February 1, 2010, 12:35 AM
I don't believe Springfield makes a XD Subcompact in .45, only a compact. If you use a 1911 and are familiar with the manual or arms, why not look into something like a Kimber Ultra Carry, or a Springfield EMP?

Dr.Mall Ninja
February 1, 2010, 12:40 AM
sorry I forgot to mention that I'm looking to spend 600 or less also I hear that 1911's lose reliability when they are in commander size( I understand that it could just be internet rumors) by the way I checked and you are right about the XD's

Evil One
February 1, 2010, 12:56 AM
I carry a full size 1911 year round. My favorite holster currently is a Lobo Gunleather IWB carried at 3:30-4:00.


February 1, 2010, 12:57 AM
with a good holster you should be able to carry the 1911 year round. of your choices i would go for the G29 but i suggest you shoot it before you buy it, as you might find the 10mm to be a bit much in too small a package. i have also heard good things about the sigs but not so much the 250 inparticular. if your not set on an autoloader you may look at a good snubby revolver. they are light, dead reliable, and very easy to conceal.

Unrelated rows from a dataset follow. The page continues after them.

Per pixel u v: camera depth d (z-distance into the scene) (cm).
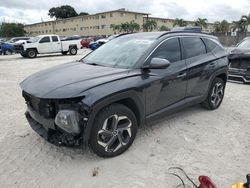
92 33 8069
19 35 9319
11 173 338
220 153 388
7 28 9144
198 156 379
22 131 461
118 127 366
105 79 357
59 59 1839
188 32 506
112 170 343
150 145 408
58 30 9344
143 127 473
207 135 446
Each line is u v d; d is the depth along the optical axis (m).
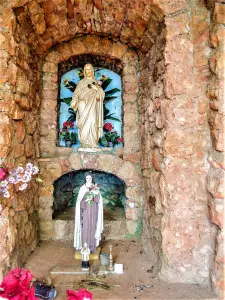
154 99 2.87
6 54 2.35
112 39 3.57
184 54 2.48
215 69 2.29
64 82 3.91
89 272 2.66
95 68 3.95
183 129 2.47
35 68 3.26
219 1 2.29
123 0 2.66
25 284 1.47
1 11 2.35
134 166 3.55
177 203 2.46
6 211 2.33
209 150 2.42
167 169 2.47
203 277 2.42
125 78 3.63
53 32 3.18
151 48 3.05
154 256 2.82
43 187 3.48
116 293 2.29
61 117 3.88
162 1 2.44
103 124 3.80
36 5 2.60
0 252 2.27
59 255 3.05
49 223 3.48
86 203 2.94
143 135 3.38
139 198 3.53
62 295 2.26
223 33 2.26
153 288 2.37
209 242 2.41
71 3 2.78
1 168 2.17
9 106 2.38
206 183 2.42
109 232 3.53
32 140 3.19
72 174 3.98
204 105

just some food for thought!

February 1, 2010, 01:42 AM
sorry I forgot to mention that I'm looking to spend 600 or less also I hear that 1911's lose reliability when they are in commander size( I understand that it could just be internet rumors) by the way I checked and you are right about the XD's


the rumor is on the officers size

February 1, 2010, 01:54 AM
I carry a Commander sized 1911 in an IWB holster year round and it conceals just fine whether wearing a t-shirt and shorts or heavy clothing and I'm 6'3 185lbs so I'm not exactly "bulky". You'll find that the thickness (or lack thereof) is the most important factor when concealing a pistol. I'm not trying to push the 1911 on you but it's thin profile lends itself to being easy to conceal despite it's large perceived size. Go to your local gun stores and gun shows and handle as many as you can to find what is comfortable for you since that is ultimately much more important than my or anyone else's opionion...not that there aren't many great opinions here on thehighroad. :D

February 1, 2010, 04:10 AM
10mm is probably not a good option if you're just getting into carry and general gun collecting. You're going to want to shoot it fairly often so you'll be good with it (and you should be good with what you carry). 10mm is rather expensive, and I've never seen it on a shelf anywhere. It can be bought online, but that's just a hassle when you could have another more common caliber (9mm, .40S&W, .45ACP) that you could buy at Wal-Mart. For defensive ammo, Wal-Marts that I've been to have had NOTHING but that can be ordered online a few boxes at a time because it won't be what you're primarily shooting. But for practice, it's nice to be able to get what you need easily.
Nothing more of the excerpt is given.